Join Writer-in-Residence Carleigh Baker for a conversation with video essayist Jacob Geller, author of How a Game Lives, a collection of essays that weaves video games, history and literature into thoughtful cultural discourse. Jacob Geller will join via livestream.
Wednesday, Nov. 26 at 1 p.m.
Founders Assembly Hall, FC 152
As the Los Angeles Review of Books put it, “Jacob Geller…is to the video game essay what Annie Dillard is to the literary essay.”
Jacob Geller is a video essayist, critic, and writer who spins video games, pop culture, history and literature into deeply reflective narratives about what it means to be a human. From the haunting aesthetics of Disco Elysium to the role of visual art in grief, to the unexpected dialogue between Dark Souls III and Iain Reid’s I’m Thinking of Ending Things – if there’s a cultural corner worth interrogating, Geller has likely explored it.
On YouTube, his essays have been watched more than 100 million times, earning him a devoted audience drawn to his curiosity and diligent research. He’s a featured creator on Nebula and the author of two beautifully crafted essay collections with UK publisher Lost In Cult: How a Game Lives (2024) and You’re Not Overthinking It (forthcoming, 2026).

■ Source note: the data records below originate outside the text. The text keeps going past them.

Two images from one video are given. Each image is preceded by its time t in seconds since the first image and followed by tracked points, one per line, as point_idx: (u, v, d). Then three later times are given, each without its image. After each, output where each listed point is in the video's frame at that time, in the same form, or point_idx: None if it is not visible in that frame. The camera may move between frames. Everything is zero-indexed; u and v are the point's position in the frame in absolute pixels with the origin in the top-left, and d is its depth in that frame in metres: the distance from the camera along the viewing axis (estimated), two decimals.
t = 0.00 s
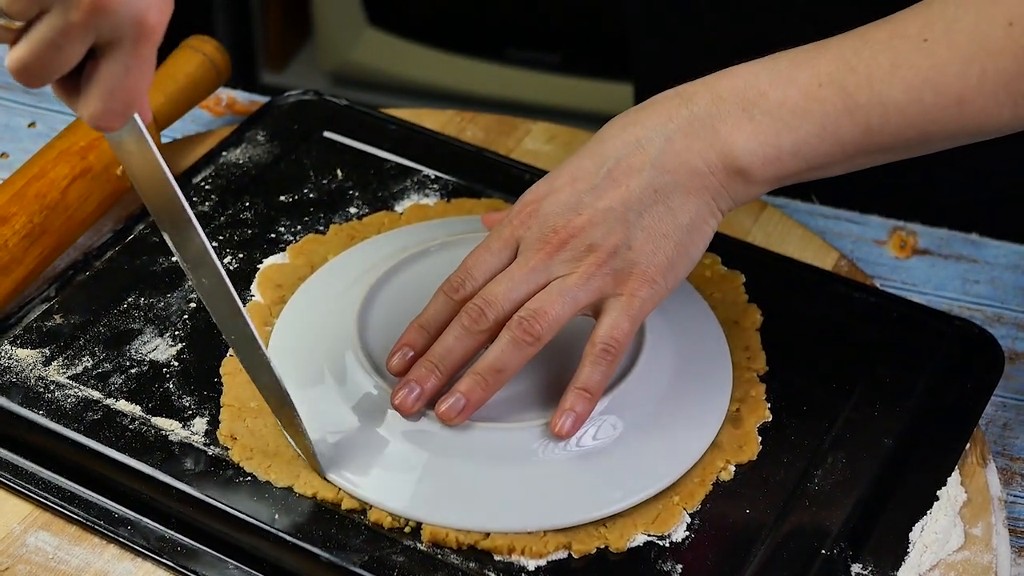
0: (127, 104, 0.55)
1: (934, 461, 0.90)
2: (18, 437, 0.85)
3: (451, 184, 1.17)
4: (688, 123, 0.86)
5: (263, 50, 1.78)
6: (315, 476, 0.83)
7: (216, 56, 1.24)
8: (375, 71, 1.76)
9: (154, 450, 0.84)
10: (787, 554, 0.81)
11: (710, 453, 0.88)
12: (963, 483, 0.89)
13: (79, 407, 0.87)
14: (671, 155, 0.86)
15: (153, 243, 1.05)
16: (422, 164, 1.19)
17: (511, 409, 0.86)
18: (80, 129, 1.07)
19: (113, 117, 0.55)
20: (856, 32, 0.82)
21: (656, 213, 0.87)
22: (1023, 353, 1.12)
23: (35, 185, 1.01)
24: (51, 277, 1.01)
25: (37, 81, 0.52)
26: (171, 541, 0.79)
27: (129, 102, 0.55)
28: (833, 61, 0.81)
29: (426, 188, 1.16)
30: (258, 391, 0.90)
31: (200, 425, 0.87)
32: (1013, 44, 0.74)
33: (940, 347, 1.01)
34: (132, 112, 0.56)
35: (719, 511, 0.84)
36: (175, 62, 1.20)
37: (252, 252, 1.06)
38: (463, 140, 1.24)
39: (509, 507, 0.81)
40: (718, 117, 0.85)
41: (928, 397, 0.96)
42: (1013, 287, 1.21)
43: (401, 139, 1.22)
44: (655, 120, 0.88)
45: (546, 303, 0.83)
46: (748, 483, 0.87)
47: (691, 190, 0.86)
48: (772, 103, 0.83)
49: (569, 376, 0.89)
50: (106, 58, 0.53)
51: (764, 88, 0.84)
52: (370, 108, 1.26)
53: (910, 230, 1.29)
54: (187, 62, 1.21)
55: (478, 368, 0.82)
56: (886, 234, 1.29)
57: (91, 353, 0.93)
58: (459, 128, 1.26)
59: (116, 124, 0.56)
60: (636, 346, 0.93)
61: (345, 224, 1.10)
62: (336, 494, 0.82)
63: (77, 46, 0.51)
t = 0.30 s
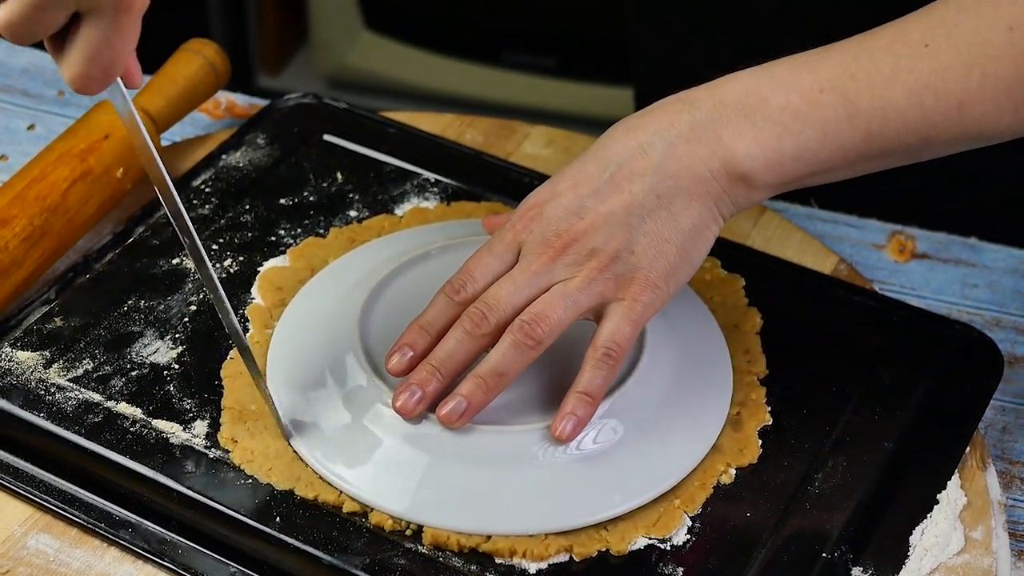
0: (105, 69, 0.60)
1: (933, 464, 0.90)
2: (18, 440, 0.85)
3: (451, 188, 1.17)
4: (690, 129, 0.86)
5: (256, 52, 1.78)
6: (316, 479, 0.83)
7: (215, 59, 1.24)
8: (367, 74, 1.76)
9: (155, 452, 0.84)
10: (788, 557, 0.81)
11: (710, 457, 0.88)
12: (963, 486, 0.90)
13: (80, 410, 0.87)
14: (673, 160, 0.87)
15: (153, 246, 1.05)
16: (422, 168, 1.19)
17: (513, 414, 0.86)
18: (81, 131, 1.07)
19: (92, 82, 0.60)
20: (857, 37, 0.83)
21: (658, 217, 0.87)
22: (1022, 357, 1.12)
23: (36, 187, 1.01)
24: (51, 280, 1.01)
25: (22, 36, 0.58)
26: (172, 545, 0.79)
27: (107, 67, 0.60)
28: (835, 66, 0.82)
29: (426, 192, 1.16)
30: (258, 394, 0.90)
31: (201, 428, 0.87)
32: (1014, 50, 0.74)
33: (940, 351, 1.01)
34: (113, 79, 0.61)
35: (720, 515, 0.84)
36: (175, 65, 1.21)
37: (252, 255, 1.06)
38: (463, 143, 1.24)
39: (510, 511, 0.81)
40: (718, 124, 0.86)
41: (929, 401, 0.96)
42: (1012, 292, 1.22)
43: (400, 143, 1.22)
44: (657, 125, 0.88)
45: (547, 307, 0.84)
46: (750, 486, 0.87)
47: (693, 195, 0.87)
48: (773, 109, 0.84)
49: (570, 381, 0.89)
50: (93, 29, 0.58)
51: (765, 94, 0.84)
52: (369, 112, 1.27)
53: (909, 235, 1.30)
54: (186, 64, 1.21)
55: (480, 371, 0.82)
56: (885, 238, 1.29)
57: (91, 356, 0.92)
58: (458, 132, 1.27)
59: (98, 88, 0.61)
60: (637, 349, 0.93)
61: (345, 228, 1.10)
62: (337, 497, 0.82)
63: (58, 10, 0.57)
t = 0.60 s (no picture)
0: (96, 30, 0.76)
1: (935, 462, 0.90)
2: (20, 445, 0.85)
3: (450, 191, 1.17)
4: (690, 129, 0.87)
5: (253, 56, 1.69)
6: (319, 482, 0.83)
7: (213, 62, 1.24)
8: (364, 77, 1.69)
9: (158, 457, 0.84)
10: (791, 557, 0.81)
11: (713, 457, 0.88)
12: (965, 485, 0.90)
13: (82, 414, 0.87)
14: (673, 161, 0.87)
15: (154, 250, 1.05)
16: (421, 170, 1.19)
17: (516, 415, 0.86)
18: (80, 136, 1.07)
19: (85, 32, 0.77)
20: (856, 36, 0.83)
21: (660, 218, 0.87)
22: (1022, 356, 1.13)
23: (36, 192, 1.01)
24: (51, 285, 1.00)
25: None
26: (176, 549, 0.78)
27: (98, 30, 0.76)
28: (834, 65, 0.82)
29: (425, 194, 1.16)
30: (260, 397, 0.90)
31: (203, 432, 0.87)
32: (1013, 47, 0.75)
33: (940, 351, 1.01)
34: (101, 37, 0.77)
35: (722, 515, 0.84)
36: (174, 70, 1.21)
37: (252, 259, 1.06)
38: (462, 146, 1.24)
39: (514, 514, 0.81)
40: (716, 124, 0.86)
41: (930, 400, 0.96)
42: (1011, 291, 1.22)
43: (399, 146, 1.22)
44: (656, 125, 0.88)
45: (550, 308, 0.84)
46: (753, 486, 0.87)
47: (694, 197, 0.87)
48: (773, 109, 0.84)
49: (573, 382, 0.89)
50: (79, 3, 0.67)
51: (764, 94, 0.84)
52: (368, 115, 1.27)
53: (908, 235, 1.30)
54: (186, 68, 1.21)
55: (481, 372, 0.82)
56: (884, 238, 1.30)
57: (92, 360, 0.92)
58: (457, 134, 1.27)
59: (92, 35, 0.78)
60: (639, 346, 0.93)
61: (346, 230, 1.10)
62: (341, 500, 0.82)
63: None
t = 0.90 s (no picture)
0: None
1: (939, 463, 0.90)
2: (25, 450, 0.85)
3: (453, 194, 1.17)
4: (694, 131, 0.87)
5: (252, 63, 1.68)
6: (324, 486, 0.83)
7: (215, 66, 1.24)
8: (359, 80, 1.68)
9: (163, 461, 0.84)
10: (797, 558, 0.81)
11: (718, 459, 0.88)
12: (970, 485, 0.90)
13: (87, 419, 0.87)
14: (676, 165, 0.87)
15: (157, 254, 1.05)
16: (423, 172, 1.19)
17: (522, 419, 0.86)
18: (83, 141, 1.07)
19: None
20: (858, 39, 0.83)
21: (663, 221, 0.87)
22: None
23: (38, 198, 1.01)
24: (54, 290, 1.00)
25: None
26: (181, 554, 0.78)
27: None
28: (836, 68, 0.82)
29: (428, 197, 1.16)
30: (264, 401, 0.90)
31: (208, 436, 0.87)
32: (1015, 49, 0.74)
33: (943, 352, 1.01)
34: None
35: (727, 516, 0.84)
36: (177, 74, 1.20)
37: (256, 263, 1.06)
38: (464, 149, 1.24)
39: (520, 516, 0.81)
40: (719, 126, 0.86)
41: (934, 400, 0.96)
42: (1013, 290, 1.22)
43: (401, 149, 1.22)
44: (658, 127, 0.88)
45: (554, 311, 0.84)
46: (758, 488, 0.87)
47: (698, 200, 0.87)
48: (776, 112, 0.84)
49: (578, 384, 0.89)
50: None
51: (767, 97, 0.84)
52: (369, 119, 1.27)
53: (910, 236, 1.31)
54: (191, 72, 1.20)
55: (485, 376, 0.82)
56: (887, 239, 1.30)
57: (96, 365, 0.92)
58: (458, 137, 1.27)
59: None
60: (644, 348, 0.92)
61: (349, 234, 1.10)
62: (346, 504, 0.82)
63: None
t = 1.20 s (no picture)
0: None
1: (940, 464, 0.90)
2: (27, 452, 0.85)
3: (454, 195, 1.17)
4: (700, 136, 0.87)
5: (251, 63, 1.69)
6: (327, 487, 0.83)
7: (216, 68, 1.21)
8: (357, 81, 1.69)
9: (165, 463, 0.84)
10: (800, 559, 0.81)
11: (719, 460, 0.88)
12: (971, 485, 0.90)
13: (89, 421, 0.87)
14: (681, 171, 0.87)
15: (158, 256, 1.05)
16: (423, 174, 1.19)
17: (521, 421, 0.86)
18: (83, 143, 1.07)
19: None
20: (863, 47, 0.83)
21: (666, 224, 0.87)
22: None
23: (40, 199, 1.01)
24: (55, 292, 1.00)
25: None
26: (184, 555, 0.78)
27: None
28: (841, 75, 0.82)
29: (428, 199, 1.16)
30: (267, 403, 0.90)
31: (210, 438, 0.87)
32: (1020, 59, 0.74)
33: (945, 353, 1.01)
34: None
35: (729, 517, 0.84)
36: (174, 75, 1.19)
37: (256, 265, 1.05)
38: (464, 150, 1.24)
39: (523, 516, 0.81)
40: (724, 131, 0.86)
41: (936, 402, 0.96)
42: (1014, 291, 1.22)
43: (401, 151, 1.22)
44: (662, 130, 0.88)
45: (557, 313, 0.84)
46: (760, 489, 0.87)
47: (701, 205, 0.87)
48: (780, 119, 0.84)
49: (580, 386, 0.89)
50: None
51: (771, 102, 0.84)
52: (369, 121, 1.27)
53: (911, 236, 1.31)
54: (189, 75, 1.19)
55: (488, 376, 0.82)
56: (887, 239, 1.30)
57: (98, 367, 0.92)
58: (459, 138, 1.27)
59: None
60: (646, 350, 0.93)
61: (350, 236, 1.10)
62: (349, 505, 0.82)
63: None
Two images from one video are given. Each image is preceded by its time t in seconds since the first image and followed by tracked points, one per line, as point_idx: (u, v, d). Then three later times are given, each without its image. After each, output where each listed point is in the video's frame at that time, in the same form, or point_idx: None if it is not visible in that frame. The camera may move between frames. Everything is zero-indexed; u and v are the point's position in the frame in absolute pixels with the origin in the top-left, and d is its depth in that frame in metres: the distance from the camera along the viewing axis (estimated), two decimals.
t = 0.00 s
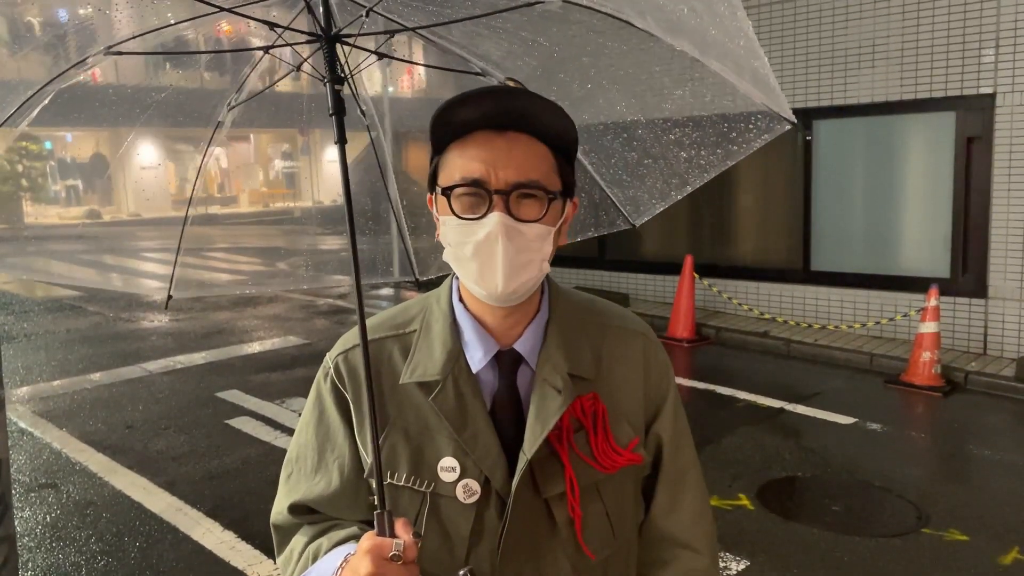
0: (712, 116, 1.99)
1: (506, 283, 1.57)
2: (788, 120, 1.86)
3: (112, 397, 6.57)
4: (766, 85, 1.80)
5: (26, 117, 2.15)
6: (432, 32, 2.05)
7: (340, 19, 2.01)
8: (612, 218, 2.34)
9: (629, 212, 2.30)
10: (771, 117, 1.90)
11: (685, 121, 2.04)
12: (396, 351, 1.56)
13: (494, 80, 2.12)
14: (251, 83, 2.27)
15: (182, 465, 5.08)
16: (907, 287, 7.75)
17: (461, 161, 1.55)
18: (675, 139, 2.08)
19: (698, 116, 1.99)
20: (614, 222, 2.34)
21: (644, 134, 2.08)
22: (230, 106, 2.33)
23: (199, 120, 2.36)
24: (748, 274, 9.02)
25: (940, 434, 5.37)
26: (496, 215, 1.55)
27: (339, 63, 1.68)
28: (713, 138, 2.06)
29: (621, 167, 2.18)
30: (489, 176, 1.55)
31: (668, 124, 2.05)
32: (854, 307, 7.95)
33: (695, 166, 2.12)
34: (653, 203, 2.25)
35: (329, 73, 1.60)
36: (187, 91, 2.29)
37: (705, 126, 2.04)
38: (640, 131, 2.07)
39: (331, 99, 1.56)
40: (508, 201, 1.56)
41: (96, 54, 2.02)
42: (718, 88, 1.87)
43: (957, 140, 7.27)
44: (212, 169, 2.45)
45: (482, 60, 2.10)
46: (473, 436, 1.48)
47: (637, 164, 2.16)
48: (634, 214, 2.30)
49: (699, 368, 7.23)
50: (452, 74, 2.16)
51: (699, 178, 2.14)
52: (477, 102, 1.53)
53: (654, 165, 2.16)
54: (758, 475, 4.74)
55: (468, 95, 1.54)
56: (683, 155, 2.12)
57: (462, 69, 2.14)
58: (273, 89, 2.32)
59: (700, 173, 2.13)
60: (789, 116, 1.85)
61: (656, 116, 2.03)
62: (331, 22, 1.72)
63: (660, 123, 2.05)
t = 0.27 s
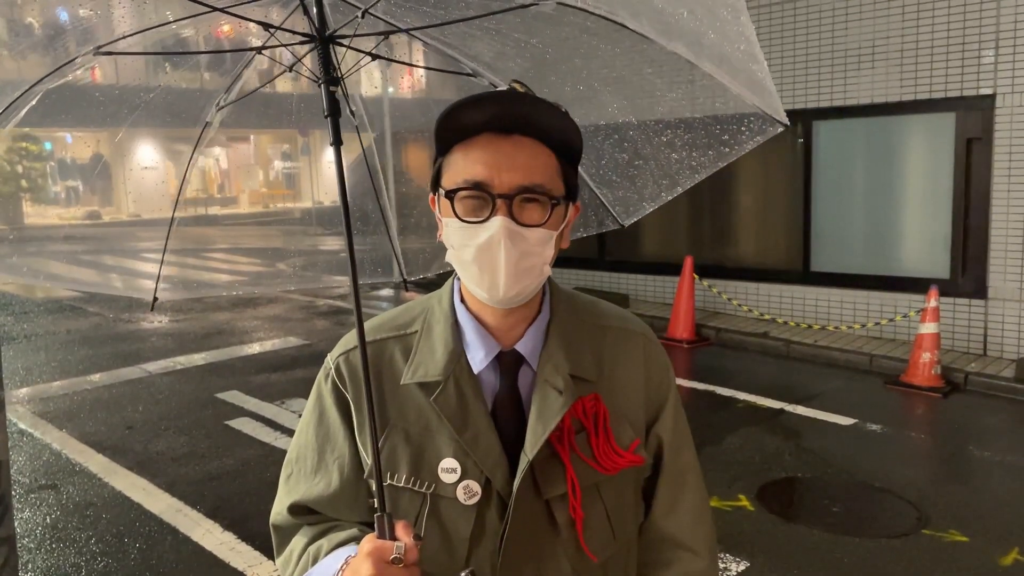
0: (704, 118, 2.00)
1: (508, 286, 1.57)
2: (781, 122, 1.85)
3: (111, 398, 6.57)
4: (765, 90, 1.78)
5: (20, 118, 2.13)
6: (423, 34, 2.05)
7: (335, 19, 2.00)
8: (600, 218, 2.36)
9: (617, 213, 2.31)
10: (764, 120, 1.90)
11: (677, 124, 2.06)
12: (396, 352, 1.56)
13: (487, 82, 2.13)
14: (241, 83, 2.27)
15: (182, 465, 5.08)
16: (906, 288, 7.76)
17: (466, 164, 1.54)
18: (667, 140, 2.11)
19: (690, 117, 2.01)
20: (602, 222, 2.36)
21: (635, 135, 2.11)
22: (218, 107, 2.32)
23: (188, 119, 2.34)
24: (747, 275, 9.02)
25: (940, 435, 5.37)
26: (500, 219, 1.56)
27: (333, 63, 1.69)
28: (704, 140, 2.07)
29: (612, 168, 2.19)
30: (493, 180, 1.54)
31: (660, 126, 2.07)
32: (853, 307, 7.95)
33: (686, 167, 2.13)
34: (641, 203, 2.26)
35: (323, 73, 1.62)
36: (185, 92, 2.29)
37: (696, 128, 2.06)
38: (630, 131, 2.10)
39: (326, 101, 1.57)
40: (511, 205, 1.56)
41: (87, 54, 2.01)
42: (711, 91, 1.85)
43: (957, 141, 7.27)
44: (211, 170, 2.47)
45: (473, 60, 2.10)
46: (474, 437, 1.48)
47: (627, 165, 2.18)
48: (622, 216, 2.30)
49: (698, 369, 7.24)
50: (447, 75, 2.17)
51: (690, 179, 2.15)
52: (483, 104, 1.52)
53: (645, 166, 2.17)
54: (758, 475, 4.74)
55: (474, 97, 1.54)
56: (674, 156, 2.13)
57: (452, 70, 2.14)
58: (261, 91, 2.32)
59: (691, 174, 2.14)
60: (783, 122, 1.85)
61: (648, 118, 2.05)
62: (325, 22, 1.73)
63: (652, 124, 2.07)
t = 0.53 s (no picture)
0: (720, 118, 2.00)
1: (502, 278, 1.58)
2: (797, 125, 1.83)
3: (111, 398, 6.57)
4: (779, 93, 1.77)
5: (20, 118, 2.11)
6: (439, 24, 2.02)
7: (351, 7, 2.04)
8: (613, 218, 2.33)
9: (631, 212, 2.29)
10: (779, 122, 1.88)
11: (692, 124, 2.05)
12: (404, 344, 1.57)
13: (503, 74, 2.10)
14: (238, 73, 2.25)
15: (182, 466, 5.08)
16: (906, 288, 7.76)
17: (468, 156, 1.57)
18: (681, 140, 2.10)
19: (706, 117, 2.00)
20: (614, 222, 2.33)
21: (650, 134, 2.08)
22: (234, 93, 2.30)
23: (198, 120, 2.37)
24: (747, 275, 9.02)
25: (940, 435, 5.38)
26: (495, 211, 1.56)
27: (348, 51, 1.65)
28: (718, 141, 2.07)
29: (624, 167, 2.18)
30: (493, 172, 1.56)
31: (676, 125, 2.05)
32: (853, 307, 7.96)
33: (699, 167, 2.14)
34: (655, 203, 2.25)
35: (339, 60, 1.57)
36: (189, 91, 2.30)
37: (711, 129, 2.05)
38: (645, 131, 2.07)
39: (338, 87, 1.53)
40: (509, 197, 1.57)
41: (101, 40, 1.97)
42: (726, 89, 1.84)
43: (957, 141, 7.27)
44: (212, 170, 2.46)
45: (490, 53, 2.07)
46: (475, 434, 1.48)
47: (640, 163, 2.16)
48: (636, 215, 2.29)
49: (698, 369, 7.24)
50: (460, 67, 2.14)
51: (702, 180, 2.17)
52: (488, 95, 1.55)
53: (658, 165, 2.16)
54: (758, 475, 4.74)
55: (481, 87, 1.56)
56: (688, 156, 2.13)
57: (468, 62, 2.11)
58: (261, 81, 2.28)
59: (704, 175, 2.15)
60: (797, 124, 1.84)
61: (662, 119, 2.04)
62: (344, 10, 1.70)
63: (667, 124, 2.05)
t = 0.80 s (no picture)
0: (752, 115, 1.95)
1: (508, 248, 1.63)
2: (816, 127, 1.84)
3: (111, 398, 6.57)
4: (793, 87, 1.76)
5: (19, 123, 2.10)
6: (485, 6, 1.97)
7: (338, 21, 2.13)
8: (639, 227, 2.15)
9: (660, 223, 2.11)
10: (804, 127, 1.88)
11: (724, 124, 1.97)
12: (441, 320, 1.61)
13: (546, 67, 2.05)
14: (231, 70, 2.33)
15: (182, 466, 5.08)
16: (907, 288, 7.76)
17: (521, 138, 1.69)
18: (711, 143, 2.01)
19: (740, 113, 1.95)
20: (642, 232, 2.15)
21: (682, 135, 1.99)
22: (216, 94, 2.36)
23: (201, 121, 2.40)
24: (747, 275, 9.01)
25: (940, 435, 5.38)
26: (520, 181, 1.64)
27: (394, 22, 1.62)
28: (747, 143, 2.02)
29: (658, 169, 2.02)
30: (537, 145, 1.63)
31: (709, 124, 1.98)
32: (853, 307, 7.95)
33: (728, 173, 2.05)
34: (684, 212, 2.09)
35: (384, 31, 1.53)
36: (187, 93, 2.34)
37: (741, 131, 2.00)
38: (678, 131, 1.98)
39: (381, 55, 1.50)
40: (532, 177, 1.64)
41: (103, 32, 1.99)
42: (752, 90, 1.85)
43: (957, 141, 7.27)
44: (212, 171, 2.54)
45: (536, 43, 2.02)
46: (487, 419, 1.48)
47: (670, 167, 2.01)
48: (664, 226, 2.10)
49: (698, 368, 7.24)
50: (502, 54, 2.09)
51: (730, 187, 2.05)
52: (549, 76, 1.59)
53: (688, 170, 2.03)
54: (758, 475, 4.74)
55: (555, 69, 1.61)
56: (718, 161, 2.03)
57: (513, 49, 2.05)
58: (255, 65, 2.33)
59: (732, 179, 2.05)
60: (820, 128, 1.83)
61: (696, 116, 1.97)
62: None
63: (699, 123, 1.97)
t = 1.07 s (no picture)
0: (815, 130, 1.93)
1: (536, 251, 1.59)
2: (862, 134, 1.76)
3: (110, 398, 6.57)
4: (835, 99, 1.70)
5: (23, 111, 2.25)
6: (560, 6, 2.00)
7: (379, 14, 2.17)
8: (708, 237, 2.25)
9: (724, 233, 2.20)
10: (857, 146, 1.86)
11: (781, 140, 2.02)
12: (473, 314, 1.63)
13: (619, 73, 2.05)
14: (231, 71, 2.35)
15: (182, 466, 5.08)
16: (907, 287, 7.76)
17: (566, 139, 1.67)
18: (774, 159, 2.06)
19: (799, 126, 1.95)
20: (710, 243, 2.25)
21: (745, 150, 2.07)
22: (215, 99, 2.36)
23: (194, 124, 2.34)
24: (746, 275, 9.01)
25: (941, 434, 5.37)
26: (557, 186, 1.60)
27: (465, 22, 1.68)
28: (810, 160, 2.00)
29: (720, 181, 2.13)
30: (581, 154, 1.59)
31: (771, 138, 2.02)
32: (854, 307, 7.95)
33: (789, 190, 2.06)
34: (749, 226, 2.15)
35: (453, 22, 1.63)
36: (184, 95, 2.29)
37: (799, 148, 2.00)
38: (740, 144, 2.06)
39: (447, 43, 1.58)
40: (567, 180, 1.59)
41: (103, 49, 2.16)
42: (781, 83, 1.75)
43: (957, 140, 7.27)
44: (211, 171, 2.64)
45: (612, 49, 2.03)
46: (506, 412, 1.47)
47: (734, 179, 2.12)
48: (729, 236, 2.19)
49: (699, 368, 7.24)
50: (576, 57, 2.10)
51: (792, 204, 2.07)
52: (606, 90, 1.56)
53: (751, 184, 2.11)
54: (758, 475, 4.74)
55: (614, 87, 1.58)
56: (778, 178, 2.08)
57: (590, 54, 2.07)
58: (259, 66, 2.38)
59: (794, 198, 2.06)
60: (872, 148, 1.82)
61: (756, 130, 2.03)
62: None
63: (761, 138, 2.04)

Carleigh Baker is an author and teacher of Métis and European descent. Born and raised on Stó:lō territory, she currently lives on the unceded territories of the xʷməθkʷəy ̓ əm, Skwxwú7mesh and səl̓ilwəta. Her debut story collection, Bad Endings, won the City of Vancouver Book Award and was a finalist for the Writers’ Trust Fiction Prize and the Indigenous Voices Award for fiction. Her work has been translated into several languages and anthologized in North America and Europe. Her latest collection, Last Woman, was a finalist for the 2025 Jim Deva Prize for writing that provokes. She also writes the column Bizarre Celebrations for Hazlitt.net. As a researcher, Baker is most interested in how fiction can be used to address the climate crisis. She was a 2019/20 Shadbolt Fellow in the Humanities at Simon Fraser University, where she teaches creative writing.